Jeannette School Board members, district administrators set to adopt budget
Jeannette School Board members and district administrators have considered several options while building the 2013-14 budget and the final version is set to be adopted on Monday night at 8 in the administration building.
The preliminary budget, approved last month, contained no tax increase — a move that required the board and administrators to trim at least $47,500 from the original draft of the budget. Earlier this spring, the board considered a 1-mill tax increase but ultimately decided against an increase of any kind.
Superintendent Matthew Hutcheson told the board in a budget meeting last week that he plans to combine two proposed positions — an administrative assistant and an enrichment position.
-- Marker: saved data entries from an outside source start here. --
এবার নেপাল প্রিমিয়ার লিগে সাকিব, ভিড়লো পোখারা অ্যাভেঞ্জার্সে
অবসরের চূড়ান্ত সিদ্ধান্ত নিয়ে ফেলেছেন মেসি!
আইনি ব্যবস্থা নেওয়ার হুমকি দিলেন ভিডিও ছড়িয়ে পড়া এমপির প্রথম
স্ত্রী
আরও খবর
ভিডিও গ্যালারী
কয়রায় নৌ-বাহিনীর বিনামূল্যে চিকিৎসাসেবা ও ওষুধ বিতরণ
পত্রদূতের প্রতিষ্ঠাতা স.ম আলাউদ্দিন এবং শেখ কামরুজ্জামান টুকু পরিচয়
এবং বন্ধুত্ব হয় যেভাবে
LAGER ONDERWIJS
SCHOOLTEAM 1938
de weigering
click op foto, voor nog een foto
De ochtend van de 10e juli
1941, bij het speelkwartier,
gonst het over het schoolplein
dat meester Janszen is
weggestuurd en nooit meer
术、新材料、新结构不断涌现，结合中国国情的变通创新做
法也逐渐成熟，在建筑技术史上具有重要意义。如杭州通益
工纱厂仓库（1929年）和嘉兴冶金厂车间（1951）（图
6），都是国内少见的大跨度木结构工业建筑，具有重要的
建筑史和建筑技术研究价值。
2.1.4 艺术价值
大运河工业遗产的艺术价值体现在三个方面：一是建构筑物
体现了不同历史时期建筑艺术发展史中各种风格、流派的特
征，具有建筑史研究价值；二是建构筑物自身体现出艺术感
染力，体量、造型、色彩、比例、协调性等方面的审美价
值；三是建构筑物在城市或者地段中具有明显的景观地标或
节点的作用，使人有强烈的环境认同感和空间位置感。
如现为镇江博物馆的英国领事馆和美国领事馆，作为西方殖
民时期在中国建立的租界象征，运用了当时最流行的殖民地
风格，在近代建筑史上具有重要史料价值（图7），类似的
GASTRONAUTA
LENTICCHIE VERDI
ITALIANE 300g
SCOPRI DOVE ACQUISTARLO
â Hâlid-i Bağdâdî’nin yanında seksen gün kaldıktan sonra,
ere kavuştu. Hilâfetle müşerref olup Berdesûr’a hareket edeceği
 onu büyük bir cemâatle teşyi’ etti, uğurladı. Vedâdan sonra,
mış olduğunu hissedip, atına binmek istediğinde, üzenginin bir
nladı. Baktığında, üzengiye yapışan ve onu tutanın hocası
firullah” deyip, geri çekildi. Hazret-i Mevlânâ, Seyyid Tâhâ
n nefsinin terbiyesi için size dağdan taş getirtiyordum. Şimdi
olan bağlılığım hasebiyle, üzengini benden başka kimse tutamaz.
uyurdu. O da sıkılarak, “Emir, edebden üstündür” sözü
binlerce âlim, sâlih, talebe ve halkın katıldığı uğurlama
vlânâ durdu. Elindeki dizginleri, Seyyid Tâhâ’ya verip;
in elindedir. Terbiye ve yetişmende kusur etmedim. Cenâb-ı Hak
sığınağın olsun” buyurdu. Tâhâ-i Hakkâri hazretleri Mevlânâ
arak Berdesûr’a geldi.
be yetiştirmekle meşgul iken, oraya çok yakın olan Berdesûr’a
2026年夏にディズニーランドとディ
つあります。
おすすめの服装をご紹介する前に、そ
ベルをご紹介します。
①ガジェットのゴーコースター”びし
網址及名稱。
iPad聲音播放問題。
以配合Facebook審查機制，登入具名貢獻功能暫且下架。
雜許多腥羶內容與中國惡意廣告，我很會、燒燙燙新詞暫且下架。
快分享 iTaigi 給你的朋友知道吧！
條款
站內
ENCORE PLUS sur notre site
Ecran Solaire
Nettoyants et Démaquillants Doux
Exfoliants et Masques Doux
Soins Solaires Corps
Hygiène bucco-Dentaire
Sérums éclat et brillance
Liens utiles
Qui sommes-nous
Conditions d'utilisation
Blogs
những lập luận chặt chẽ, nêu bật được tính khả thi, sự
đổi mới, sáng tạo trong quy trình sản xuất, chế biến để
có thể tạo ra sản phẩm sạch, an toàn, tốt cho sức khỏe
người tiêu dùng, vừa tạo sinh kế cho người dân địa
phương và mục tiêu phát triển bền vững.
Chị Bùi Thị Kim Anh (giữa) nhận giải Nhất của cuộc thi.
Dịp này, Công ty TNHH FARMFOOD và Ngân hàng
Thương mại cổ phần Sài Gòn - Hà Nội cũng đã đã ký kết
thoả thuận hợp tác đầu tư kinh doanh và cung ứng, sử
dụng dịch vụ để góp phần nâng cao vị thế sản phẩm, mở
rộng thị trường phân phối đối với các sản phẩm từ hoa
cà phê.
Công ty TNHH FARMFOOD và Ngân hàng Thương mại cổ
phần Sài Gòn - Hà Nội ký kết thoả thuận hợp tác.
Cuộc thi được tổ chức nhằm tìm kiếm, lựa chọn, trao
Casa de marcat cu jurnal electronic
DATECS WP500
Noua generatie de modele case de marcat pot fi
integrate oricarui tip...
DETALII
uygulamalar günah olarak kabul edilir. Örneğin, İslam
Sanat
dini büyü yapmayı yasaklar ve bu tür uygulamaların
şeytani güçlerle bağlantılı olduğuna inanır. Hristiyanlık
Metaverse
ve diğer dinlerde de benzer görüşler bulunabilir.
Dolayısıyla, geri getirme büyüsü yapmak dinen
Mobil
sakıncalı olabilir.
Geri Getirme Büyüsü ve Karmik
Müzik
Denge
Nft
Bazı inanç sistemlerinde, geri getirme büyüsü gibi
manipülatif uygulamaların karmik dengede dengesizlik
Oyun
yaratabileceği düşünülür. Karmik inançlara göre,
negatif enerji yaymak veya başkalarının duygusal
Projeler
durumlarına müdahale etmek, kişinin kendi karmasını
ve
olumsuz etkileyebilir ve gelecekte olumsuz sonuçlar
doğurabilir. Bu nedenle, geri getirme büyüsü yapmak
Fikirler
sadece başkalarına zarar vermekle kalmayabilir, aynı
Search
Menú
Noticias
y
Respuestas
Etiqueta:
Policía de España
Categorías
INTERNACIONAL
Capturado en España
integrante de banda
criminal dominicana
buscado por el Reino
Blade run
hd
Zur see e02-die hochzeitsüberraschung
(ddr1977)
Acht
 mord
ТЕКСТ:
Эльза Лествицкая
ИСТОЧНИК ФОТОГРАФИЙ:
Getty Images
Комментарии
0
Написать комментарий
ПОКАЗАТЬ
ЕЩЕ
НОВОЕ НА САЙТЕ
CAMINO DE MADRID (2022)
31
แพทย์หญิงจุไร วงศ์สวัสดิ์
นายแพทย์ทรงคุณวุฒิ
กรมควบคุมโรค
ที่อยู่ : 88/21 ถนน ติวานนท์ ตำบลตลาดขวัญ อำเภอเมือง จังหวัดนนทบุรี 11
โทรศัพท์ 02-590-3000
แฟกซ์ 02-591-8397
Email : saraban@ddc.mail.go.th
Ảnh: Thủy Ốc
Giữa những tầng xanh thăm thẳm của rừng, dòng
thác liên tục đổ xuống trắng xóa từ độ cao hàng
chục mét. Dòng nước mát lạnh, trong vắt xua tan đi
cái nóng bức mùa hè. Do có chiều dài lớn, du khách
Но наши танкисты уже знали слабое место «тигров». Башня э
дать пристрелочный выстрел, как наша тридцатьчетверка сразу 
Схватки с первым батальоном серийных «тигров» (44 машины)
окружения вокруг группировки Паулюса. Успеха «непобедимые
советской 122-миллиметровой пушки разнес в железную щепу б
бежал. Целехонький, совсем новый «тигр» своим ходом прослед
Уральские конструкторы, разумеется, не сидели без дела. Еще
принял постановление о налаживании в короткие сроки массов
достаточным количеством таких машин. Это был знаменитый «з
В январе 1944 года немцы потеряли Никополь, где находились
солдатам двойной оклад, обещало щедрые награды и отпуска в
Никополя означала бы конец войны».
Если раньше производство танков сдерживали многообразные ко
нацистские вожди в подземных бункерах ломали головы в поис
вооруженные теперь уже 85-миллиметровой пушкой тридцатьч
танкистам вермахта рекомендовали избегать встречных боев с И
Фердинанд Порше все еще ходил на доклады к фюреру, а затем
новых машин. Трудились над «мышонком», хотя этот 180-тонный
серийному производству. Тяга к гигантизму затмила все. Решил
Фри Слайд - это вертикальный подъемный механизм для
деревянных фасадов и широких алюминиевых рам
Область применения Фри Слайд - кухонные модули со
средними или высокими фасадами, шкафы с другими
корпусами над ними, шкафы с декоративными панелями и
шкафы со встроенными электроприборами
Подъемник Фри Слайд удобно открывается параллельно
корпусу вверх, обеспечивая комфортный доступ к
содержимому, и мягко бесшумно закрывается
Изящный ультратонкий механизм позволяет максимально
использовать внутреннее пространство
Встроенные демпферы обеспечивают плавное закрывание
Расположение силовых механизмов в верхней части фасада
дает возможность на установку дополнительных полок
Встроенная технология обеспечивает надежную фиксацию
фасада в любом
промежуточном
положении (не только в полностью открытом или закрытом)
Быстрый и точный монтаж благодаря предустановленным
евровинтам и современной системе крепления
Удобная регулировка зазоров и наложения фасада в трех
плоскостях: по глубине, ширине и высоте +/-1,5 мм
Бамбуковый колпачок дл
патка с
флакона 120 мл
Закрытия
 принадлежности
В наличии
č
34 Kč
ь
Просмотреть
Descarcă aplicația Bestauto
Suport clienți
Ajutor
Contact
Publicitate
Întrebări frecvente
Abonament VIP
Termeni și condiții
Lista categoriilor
Combining the two, effectively eliminating a position, will trim a total of $65,565 from the budget in salary and benefits.
Hutcheson said other cuts have been made to planned purchases throughout the budget and some items may be purchased with state or federal dollars rather than the district's general fund accounts.
Because the cuts have added up to more than the required $47,500, the additional funds will be moved to the budgetary reserve fund. As it stands now that amount will be slightly more than $200,000 and is considered a budget contingency fund.
As Hutcheson explained portions of that contingency fund will go toward paying expected but difficult to plan for cyber school costs in the next school year.
In the various versions of the state budget that have been presented, Jeannette could receive an increase in state funding ranging from $90,000 to $125,000 over what the district received last year.
But if major changes take place in the state spending plan after the board passes its budget, the district's budgetary reserve fund may be used to make up a shortfall in state funds.
“The main thing is to maintain the contingency money in case revenues don't come in as expected,” Hutcheson said.
Board president Joseph Yorio said he is interested to investigate the district's special education program and whether it makes more sense to return to using the Westmoreland Intermediate Unit for those services.
“At some point, does it behoove us to get out of special education and go back to the I.U.? We keep hiring more and more here and they have the technology and the knowledge there (at the I.U.) to do it,” he said.
Board member Patricia Caralli said the special education teachers being hired at the district now also bring with them another emphasis, such as science or math, and those teachers can be used to enrich existing courses.
“They can help us in those areas if we need it,” said Caralli.
“We just need to look to see if it's still feasible (to keep it in house),” said Yorio.
Aside from some other items board members asked the administration to look into prior to Monday's budget approval, the board expects to adopt the 2013-14 budget with $17,318,824 in revenues and holding the millage at 82.72.
The preliminary budget remains available to the public at the administration building.